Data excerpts
--- START ---
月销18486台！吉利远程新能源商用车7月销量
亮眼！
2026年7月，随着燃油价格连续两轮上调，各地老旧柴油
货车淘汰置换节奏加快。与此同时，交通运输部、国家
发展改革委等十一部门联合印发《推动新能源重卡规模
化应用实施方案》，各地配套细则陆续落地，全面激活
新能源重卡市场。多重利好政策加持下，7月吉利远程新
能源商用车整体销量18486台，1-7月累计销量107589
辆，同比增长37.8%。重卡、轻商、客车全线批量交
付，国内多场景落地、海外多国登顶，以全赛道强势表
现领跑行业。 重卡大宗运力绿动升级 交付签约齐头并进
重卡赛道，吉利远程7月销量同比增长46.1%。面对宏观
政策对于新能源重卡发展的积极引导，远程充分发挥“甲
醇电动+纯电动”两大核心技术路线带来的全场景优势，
--- END ---
**AIM OF THE TASK**
Write all of the records out exactly, including every line.

**RESULT OF THIS EXERCISE**
月销18486台！吉利远程新能源商用车7月销量
亮眼！
2026年7月，随着燃油价格连续两轮上调，各地老旧柴油
货车淘汰置换节奏加快。与此同时，交通运输部、国家
发展改革委等十一部门联合印发《推动新能源重卡规模
化应用实施方案》，各地配套细则陆续落地，全面激活
新能源重卡市场。多重利好政策加持下，7月吉利远程新
能源商用车整体销量18486台，1-7月累计销量107589
辆，同比增长37.8%。重卡、轻商、客车全线批量交
付，国内多场景落地、海外多国登顶，以全赛道强势表
现领跑行业。 重卡大宗运力绿动升级 交付签约齐头并进
重卡赛道，吉利远程7月销量同比增长46.1%。面对宏观
政策对于新能源重卡发展的积极引导，远程充分发挥“甲
醇电动+纯电动”两大核心技术路线带来的全场景优势，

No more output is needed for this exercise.